Propagandist Appropriation
Thus far this exploration has concentrated primarily on symphonic music which carries its political intention at a deep structural level as set in place by the composer; either by the wilful hand of a megalomaniac such as Wagner, or as a response to governmental death threats, as was the case with Shostakovich. The evolution of contemporary mass media regularly demonstrates the further motivational powers of music when it is attached to Propagandist causes externally and independent of its original compositional intent.

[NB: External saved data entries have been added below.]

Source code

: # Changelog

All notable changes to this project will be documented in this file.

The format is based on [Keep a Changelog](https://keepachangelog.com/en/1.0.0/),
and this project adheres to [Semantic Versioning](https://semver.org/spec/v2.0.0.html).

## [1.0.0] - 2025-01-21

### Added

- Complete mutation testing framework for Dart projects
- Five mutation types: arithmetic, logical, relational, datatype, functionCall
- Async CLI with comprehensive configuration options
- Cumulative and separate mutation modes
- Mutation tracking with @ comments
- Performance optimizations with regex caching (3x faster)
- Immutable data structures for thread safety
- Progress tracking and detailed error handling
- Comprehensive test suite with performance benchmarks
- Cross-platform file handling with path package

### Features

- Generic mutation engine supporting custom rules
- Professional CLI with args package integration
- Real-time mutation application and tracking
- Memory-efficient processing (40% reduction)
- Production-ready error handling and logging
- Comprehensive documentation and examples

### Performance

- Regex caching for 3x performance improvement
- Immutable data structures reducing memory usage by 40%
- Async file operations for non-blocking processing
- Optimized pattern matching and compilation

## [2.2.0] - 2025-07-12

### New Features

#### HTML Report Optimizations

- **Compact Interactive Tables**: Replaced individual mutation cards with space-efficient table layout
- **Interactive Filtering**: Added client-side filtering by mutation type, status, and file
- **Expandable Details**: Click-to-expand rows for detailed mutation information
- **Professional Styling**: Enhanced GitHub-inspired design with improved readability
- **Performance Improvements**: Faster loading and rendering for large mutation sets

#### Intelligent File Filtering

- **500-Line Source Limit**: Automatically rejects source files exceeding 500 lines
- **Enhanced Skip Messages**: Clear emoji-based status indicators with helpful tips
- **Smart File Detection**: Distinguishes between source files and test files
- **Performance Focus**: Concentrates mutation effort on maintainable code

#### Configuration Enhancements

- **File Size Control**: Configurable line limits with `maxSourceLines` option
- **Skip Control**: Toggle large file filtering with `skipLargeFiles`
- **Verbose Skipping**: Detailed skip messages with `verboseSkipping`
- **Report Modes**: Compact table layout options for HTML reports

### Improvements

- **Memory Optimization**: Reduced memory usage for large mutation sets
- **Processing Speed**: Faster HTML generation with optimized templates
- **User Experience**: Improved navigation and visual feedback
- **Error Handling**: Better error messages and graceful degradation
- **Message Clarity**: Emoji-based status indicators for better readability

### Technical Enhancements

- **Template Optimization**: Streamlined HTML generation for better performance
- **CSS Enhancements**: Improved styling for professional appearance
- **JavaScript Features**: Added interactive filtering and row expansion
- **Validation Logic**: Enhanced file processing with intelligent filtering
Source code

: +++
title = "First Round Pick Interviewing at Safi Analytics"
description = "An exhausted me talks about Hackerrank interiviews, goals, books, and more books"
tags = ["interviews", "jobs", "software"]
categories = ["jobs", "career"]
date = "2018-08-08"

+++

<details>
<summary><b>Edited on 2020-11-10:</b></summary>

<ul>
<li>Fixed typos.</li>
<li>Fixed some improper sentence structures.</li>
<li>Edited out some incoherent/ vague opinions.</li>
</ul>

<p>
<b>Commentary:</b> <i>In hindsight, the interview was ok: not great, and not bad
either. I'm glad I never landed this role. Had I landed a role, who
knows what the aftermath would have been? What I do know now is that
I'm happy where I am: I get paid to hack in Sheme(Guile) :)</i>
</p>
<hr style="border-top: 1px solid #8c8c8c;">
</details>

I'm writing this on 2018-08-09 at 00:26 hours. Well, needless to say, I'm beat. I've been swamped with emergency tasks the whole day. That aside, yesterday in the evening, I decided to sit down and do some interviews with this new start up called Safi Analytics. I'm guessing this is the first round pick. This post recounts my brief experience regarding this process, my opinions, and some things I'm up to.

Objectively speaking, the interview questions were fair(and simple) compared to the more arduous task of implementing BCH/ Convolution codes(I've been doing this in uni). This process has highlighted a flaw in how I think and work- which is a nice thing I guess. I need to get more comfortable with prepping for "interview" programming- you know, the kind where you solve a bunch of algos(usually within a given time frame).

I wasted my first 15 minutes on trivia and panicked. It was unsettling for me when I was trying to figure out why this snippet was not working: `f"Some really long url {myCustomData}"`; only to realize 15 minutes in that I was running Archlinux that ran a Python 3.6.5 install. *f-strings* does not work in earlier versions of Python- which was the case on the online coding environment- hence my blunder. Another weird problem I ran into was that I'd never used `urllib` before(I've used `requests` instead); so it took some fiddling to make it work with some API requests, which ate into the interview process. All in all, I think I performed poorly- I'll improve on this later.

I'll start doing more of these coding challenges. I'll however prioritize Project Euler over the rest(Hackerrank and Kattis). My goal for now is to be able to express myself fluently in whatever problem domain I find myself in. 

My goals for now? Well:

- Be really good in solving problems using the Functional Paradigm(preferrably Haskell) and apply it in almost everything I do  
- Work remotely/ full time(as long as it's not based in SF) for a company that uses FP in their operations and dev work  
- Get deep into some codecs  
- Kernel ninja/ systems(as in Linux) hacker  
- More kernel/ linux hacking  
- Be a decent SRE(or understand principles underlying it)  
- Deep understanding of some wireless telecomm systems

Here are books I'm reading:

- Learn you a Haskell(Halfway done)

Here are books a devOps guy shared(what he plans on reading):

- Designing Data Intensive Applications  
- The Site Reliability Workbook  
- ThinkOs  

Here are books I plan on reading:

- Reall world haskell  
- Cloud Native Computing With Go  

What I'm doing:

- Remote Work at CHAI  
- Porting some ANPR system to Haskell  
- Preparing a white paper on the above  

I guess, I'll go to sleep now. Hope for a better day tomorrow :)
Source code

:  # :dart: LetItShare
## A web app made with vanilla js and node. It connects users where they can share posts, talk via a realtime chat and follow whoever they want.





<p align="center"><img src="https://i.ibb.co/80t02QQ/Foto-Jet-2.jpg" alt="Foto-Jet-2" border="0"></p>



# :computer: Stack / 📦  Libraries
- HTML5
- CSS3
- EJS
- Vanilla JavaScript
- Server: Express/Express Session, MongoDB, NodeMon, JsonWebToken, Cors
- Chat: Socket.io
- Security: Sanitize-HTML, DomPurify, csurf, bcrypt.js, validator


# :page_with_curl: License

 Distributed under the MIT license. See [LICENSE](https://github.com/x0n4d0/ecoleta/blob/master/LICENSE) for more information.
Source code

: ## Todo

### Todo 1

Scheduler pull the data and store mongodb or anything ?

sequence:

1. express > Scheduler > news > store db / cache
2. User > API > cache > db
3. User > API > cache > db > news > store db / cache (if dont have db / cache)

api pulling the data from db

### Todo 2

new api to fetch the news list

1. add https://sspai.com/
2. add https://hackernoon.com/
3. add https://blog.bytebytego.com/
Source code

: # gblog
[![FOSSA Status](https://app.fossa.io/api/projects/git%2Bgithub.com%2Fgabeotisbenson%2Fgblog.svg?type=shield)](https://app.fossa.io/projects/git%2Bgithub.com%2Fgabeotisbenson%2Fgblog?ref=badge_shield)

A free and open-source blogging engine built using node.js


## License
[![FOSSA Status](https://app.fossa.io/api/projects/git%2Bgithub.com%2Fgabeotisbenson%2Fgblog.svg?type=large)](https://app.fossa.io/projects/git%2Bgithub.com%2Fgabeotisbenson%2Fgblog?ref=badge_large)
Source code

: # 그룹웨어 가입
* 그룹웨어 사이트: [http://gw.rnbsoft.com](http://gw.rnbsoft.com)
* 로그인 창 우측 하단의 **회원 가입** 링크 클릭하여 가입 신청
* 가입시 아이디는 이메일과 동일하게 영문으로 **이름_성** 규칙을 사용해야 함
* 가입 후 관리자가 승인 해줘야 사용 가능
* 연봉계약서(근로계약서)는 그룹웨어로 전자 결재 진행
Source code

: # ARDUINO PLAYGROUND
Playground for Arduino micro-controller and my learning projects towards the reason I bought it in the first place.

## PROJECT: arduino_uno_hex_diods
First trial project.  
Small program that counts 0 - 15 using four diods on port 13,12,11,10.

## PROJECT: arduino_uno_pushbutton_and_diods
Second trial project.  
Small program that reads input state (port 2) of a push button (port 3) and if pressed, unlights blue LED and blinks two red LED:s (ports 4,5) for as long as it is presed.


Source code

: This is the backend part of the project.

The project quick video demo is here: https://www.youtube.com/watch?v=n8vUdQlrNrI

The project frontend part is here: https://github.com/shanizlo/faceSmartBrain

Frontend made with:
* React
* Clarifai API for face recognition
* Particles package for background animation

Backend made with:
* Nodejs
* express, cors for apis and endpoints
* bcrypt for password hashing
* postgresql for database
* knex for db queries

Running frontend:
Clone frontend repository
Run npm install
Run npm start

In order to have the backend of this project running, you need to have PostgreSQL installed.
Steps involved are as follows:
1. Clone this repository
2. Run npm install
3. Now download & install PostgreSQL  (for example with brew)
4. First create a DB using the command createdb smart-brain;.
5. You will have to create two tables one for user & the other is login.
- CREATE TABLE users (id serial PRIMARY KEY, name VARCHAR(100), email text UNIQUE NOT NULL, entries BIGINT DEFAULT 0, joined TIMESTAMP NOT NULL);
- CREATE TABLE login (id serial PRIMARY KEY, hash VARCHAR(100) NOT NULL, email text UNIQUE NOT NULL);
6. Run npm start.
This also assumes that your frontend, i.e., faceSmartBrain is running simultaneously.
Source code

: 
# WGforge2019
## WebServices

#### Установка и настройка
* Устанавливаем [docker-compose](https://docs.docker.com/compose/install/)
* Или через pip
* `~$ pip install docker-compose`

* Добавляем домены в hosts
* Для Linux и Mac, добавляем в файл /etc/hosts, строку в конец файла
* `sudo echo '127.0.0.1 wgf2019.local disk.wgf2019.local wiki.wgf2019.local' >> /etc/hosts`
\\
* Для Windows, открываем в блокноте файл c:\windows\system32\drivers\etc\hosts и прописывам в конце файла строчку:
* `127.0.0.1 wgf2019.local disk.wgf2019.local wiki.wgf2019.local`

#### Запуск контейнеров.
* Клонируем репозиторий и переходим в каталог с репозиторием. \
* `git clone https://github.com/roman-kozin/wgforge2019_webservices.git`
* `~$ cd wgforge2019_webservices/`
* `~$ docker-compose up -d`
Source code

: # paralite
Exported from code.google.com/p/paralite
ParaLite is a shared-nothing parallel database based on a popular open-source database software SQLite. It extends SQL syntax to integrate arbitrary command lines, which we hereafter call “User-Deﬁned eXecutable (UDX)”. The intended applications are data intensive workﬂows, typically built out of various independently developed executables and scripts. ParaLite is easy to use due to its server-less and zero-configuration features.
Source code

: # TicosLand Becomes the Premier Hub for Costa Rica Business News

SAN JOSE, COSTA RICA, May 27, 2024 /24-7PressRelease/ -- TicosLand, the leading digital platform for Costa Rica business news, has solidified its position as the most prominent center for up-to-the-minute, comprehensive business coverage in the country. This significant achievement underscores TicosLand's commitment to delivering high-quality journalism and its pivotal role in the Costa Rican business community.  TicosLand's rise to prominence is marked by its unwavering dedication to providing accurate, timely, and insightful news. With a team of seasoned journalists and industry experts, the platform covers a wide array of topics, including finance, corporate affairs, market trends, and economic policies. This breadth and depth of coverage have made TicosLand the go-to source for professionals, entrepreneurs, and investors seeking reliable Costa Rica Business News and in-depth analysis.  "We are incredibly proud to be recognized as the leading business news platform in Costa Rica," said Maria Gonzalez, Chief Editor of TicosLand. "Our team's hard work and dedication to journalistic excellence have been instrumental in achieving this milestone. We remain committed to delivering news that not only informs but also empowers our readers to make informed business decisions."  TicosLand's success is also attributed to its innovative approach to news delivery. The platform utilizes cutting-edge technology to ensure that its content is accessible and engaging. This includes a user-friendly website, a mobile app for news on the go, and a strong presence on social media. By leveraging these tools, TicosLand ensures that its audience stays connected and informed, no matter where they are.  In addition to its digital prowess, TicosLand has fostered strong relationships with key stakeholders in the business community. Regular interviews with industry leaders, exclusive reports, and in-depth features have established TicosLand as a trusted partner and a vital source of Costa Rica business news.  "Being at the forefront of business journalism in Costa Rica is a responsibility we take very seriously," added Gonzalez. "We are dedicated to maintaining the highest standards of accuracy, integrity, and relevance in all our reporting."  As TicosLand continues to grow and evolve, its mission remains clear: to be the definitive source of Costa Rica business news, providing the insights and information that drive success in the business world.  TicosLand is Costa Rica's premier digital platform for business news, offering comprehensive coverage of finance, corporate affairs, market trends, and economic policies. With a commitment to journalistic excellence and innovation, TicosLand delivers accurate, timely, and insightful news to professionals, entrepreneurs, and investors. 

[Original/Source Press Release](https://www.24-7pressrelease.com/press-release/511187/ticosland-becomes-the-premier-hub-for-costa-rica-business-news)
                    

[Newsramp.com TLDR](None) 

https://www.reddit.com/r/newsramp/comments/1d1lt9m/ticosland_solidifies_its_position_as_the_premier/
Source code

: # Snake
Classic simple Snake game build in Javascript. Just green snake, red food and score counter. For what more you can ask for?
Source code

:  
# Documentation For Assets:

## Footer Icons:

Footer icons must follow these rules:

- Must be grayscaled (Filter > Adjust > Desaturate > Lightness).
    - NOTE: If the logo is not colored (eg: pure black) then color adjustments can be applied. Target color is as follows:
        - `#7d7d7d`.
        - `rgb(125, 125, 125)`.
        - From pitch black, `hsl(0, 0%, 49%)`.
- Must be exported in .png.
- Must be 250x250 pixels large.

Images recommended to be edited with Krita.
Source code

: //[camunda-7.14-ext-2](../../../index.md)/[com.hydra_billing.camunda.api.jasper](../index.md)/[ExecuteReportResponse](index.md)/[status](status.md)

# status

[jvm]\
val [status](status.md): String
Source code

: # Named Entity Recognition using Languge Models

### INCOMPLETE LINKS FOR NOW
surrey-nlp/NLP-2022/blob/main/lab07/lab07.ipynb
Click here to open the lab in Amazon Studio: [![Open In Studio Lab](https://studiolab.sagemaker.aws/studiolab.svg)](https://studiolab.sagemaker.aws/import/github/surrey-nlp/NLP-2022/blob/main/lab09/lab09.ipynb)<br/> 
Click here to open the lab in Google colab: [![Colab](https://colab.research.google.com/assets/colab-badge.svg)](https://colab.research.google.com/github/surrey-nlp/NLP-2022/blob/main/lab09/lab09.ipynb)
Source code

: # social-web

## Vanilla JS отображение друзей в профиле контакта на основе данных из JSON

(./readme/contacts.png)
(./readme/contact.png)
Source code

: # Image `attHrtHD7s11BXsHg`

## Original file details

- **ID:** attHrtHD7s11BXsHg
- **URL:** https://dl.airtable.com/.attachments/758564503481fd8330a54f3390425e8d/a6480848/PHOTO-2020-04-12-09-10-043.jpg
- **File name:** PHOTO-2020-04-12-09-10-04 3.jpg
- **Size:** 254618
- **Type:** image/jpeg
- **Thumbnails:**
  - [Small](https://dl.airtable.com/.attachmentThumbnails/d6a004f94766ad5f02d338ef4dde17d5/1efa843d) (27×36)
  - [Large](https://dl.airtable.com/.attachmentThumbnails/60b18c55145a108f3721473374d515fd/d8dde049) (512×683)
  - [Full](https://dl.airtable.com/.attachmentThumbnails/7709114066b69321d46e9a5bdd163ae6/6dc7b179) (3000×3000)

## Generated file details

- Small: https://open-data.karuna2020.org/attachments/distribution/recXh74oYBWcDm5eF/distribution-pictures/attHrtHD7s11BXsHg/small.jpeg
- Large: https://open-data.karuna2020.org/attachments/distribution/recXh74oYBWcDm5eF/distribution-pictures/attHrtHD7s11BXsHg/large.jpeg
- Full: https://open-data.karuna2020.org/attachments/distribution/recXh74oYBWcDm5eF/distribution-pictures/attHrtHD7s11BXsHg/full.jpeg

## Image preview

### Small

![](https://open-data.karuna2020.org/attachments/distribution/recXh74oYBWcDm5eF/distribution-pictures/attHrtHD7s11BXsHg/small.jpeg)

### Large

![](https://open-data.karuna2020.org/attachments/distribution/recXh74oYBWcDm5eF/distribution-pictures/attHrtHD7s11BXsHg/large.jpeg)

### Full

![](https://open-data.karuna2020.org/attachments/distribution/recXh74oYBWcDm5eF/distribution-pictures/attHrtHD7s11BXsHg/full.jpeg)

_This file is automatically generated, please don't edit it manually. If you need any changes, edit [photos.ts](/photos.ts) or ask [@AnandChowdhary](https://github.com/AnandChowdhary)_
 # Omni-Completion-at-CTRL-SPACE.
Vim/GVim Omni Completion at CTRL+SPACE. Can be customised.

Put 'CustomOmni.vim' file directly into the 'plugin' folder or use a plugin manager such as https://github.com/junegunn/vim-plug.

Ludwig van Beethoven (1770 – 1827)
In terms of retrospective propagandist appropriation, Beethoven’s ‘Ode to Joy’ is quite possibly the most celebrated political anomaly in the history of Western music. As a grand hymn to freedom and victory, its theme has surely represented hundreds, if not thousands of opposing causes – governmental regimes, revolutions, brotherhoods, calls to anarchy – and yet remarkably still remains essentially freestanding from attachment to any one political agenda. As a deservedly worthy finale to a groundbreaking symphonic work and a lifetime of extraordinary composition, it was the fruit of a profoundly deaf ear. It is testament to human achievement, determination and mortal success. Compositionally, it defies generic, cultural and sociological categorization in its resonance with both lofty and dance styles, secular and sacred idioms, combines military, noble and sacrilegious references. It has been liberally and majestically quoted by such disparate parties as the Nazis, the French Revolutionaries, the International Olympic Committee and the European Union. It evokes ownership, patriotism and unity, and represents greatness and grandeur as equally as it does rags to riches. According to Beiswanger (1939), even on its first hearing certain music has the capacity to invite an “unexpected aura of familiarity and joyous recognition”. It is ultimately music’s inexplicable propensity for eliciting that so-called ‘luminous moment’ – that heart-thumping motivation – that cements its place in the artistic world as probably the most effective and timeless communicator of social propaganda.